Arzneistoffe und deren therapeutischer Stellenwert unterliegen einem ständigen Wandel. Bereits seit Langem und mit Spannung erwartet wurde daher die Neuauflage des „Mutschlers“, der für viele Studierende der Pharmazie, der Medizin und anderer, medizinisch-naturwissenschaftlich orientierter Studiengänge das Standardwerk unter den pharmakologischen Lehrbüchern ist. Nun endlich ist es so weit! Vergleicht man die neue 11. Auflage mit der mehr als sieben Jahre zurückliegenden Version, hat sich einiges verändert.

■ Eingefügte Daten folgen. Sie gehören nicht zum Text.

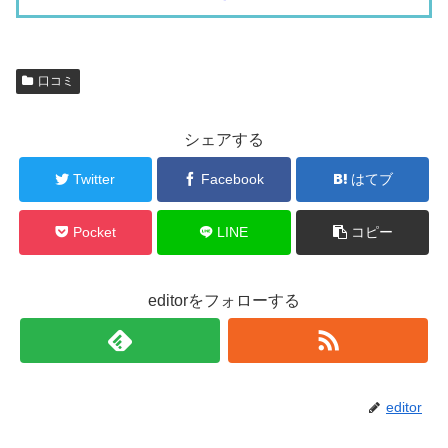
口コミ
シェアする
Twitter
Facebook
はてブ
Pocket
LINE
コピー
editorをフォローする
editor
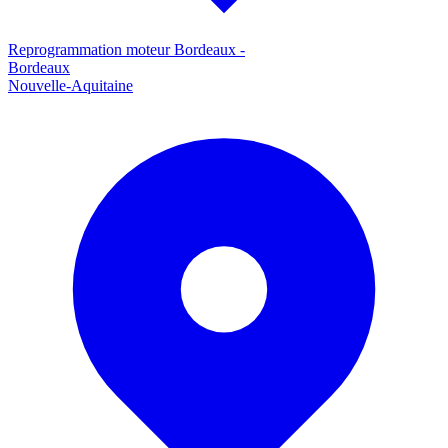
Reprogrammation moteur
Bordeaux
-
Bordeaux
Nouvelle-Aquitaine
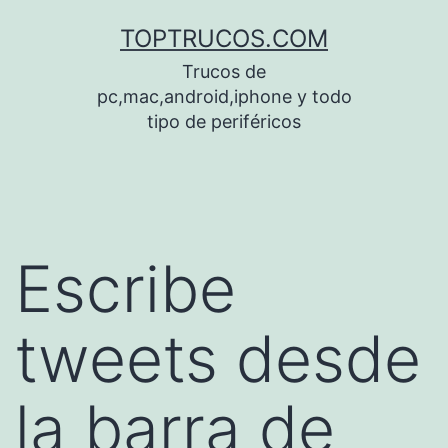
Saltar
TOPTRUCOS.COM
al
Trucos de
contenido
pc,mac,android,iphone y todo
tipo de periféricos
Escribe
tweets desde
la barra de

An erster Stelle ist das neu zusammengesetzte Autorenteam zu nennen, das neben den bereits zuvor mit­wirkenden Autoren Prof. Dr. Gerd Geisslinger, Dr. Sabine Menzel und Prof. Dr. Peter Ruth nun durch Prof. Dr. Burkhard Hinz und Prof. Dr. ­Thomas Gudermann komplettiert wird. Die fünf Autoren haben mit viel Umsicht und didaktischem Verständnis an der Aktualisierung und Neustrukturierung dieses umfassenden Lehrbuchs gearbeitet und dafür gesorgt, dass ein Werk entstanden ist, das auch weiterhin ganz im Sinne des Begründers, Prof. Dr. Dr. Drs. h. c. Ernst Mutschler, sein dürfte.

Neu gegliedert

Die alte Aufteilung in drei große Unterkapitel – allgemeiner, spezieller und toxikologischer Teil – wurde zugunsten einer neuen Gliederung aufgegeben: die Reise durch die Pharmakologie führt nun von A bis Q durchs Alphabet und beinhaltet 17 Bereiche. Diese Neuerung ist zu begrüßen, da sie die gleichberechtigte Gewichtung aller Inhalte adäquat abbildet. Einleitend findet sich wie gehabt Grundlegendes: anhand vieler Beispiele werden die Grundsätze von Pharmakokinetik und Pharmakodynamik erklärt, es wird ein Verständnis für das Zustandekommen von Neben- und Wechselwirkungen vermittelt und auch der Einfluss von Arzneistoffen auf besondere Situationen, wie z. B. auf die Entwicklungsstufen des ungeborenen Kindes, wird diskutiert. Ebenso finden sich in diesem Kapitel für den Metabolismus relevante Aspekte der Genetik, Grundsätzliches zur Gen­therapie und ein kurzer Abriss der Arzneimittelentwicklung.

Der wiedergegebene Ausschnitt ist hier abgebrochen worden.